Directions: In the records below, find the line containing "15:41 27.12.2024" and restate it and all lines after it exactly, through the last line.

Dataset content:
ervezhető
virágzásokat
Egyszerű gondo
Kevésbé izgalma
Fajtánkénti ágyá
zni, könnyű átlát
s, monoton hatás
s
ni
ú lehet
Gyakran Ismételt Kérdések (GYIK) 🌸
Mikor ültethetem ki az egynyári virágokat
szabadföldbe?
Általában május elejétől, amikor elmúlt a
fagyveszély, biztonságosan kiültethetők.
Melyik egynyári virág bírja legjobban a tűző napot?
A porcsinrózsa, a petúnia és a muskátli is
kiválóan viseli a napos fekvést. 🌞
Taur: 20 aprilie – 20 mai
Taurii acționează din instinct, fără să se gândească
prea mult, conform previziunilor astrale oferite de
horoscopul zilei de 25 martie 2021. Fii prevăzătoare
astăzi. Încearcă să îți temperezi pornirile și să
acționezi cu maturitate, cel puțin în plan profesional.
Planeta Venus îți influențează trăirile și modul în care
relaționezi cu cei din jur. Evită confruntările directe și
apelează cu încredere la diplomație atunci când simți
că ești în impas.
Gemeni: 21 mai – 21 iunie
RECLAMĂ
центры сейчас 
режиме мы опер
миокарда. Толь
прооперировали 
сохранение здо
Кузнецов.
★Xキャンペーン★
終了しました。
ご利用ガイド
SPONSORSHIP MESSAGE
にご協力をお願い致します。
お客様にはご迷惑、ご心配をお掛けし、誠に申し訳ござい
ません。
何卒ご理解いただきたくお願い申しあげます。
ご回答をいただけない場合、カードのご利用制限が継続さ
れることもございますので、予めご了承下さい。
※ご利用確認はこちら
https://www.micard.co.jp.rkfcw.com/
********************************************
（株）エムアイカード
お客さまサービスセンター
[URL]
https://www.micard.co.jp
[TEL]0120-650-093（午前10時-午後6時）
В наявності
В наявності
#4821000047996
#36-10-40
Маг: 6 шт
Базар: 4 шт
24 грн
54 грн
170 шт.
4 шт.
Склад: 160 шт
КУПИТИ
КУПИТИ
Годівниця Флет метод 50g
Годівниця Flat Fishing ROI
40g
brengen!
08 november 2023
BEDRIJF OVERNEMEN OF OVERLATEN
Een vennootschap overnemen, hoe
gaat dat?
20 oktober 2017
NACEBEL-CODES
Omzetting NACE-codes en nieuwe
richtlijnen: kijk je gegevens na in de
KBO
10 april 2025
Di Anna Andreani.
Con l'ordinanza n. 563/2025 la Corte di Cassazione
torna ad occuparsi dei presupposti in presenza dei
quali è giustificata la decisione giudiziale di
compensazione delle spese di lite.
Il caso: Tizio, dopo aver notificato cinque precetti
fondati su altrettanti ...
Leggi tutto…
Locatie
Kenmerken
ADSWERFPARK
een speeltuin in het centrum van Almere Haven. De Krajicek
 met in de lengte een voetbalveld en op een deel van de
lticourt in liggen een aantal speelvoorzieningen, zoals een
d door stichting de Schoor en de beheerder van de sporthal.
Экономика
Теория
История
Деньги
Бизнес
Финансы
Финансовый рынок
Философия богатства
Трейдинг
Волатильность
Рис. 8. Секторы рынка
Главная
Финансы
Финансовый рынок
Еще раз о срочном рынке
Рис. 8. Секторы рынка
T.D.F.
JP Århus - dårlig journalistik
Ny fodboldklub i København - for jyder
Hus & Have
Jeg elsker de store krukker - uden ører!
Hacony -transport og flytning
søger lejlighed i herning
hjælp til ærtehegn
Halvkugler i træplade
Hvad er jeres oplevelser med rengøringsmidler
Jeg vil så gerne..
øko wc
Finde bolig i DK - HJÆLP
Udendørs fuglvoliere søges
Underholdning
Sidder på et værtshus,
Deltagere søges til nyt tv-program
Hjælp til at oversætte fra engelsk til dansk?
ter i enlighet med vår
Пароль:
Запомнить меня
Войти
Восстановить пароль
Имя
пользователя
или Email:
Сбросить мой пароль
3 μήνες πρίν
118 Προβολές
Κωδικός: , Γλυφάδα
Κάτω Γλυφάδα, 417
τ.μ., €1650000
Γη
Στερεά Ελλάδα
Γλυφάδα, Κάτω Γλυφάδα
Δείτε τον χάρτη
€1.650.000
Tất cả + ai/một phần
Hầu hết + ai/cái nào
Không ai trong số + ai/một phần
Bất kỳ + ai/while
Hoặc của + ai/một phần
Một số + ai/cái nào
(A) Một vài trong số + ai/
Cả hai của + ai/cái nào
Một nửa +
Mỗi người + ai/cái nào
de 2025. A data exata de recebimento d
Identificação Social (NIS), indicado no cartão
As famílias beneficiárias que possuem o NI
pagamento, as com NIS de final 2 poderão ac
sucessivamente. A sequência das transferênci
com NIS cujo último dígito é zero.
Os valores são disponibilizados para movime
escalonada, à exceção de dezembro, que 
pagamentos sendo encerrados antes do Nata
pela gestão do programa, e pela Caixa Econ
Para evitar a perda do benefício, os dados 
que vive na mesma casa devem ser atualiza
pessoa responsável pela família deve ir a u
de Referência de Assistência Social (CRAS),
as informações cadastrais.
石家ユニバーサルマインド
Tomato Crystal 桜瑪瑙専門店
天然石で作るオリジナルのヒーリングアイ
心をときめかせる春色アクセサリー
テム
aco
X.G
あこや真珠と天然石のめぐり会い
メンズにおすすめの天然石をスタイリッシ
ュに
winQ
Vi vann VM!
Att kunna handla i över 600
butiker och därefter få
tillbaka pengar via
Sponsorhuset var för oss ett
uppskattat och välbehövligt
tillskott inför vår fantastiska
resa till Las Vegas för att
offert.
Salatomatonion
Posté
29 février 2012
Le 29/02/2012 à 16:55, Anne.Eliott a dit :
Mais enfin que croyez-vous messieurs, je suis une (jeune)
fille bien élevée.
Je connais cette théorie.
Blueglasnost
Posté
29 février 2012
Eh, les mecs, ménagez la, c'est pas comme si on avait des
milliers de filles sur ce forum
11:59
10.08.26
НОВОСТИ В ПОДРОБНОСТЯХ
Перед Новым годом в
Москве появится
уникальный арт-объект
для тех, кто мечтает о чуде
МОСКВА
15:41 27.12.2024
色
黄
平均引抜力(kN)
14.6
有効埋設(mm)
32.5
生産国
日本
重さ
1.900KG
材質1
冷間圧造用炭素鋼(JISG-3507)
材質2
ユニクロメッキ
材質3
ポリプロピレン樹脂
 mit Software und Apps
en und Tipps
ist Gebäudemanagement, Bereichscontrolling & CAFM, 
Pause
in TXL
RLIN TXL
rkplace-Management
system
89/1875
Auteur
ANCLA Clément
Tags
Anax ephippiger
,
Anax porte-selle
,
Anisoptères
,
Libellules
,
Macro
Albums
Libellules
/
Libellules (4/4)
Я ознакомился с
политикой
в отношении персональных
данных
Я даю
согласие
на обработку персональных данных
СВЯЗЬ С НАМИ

Worked solution:
15:41 27.12.2024
色
黄
平均引抜力(kN)
14.6
有効埋設(mm)
32.5
生産国
日本
重さ
1.900KG
材質1
冷間圧造用炭素鋼(JISG-3507)
材質2
ユニクロメッキ
材質3
ポリプロピレン樹脂
 mit Software und Apps
en und Tipps
ist Gebäudemanagement, Bereichscontrolling & CAFM, 
Pause
in TXL
RLIN TXL
rkplace-Management
system
89/1875
Auteur
ANCLA Clément
Tags
Anax ephippiger
,
Anax porte-selle
,
Anisoptères
,
Libellules
,
Macro
Albums
Libellules
/
Libellules (4/4)
Я ознакомился с
политикой
в отношении персональных
данных
Я даю
согласие
на обработку персональных данных
СВЯЗЬ С НАМИ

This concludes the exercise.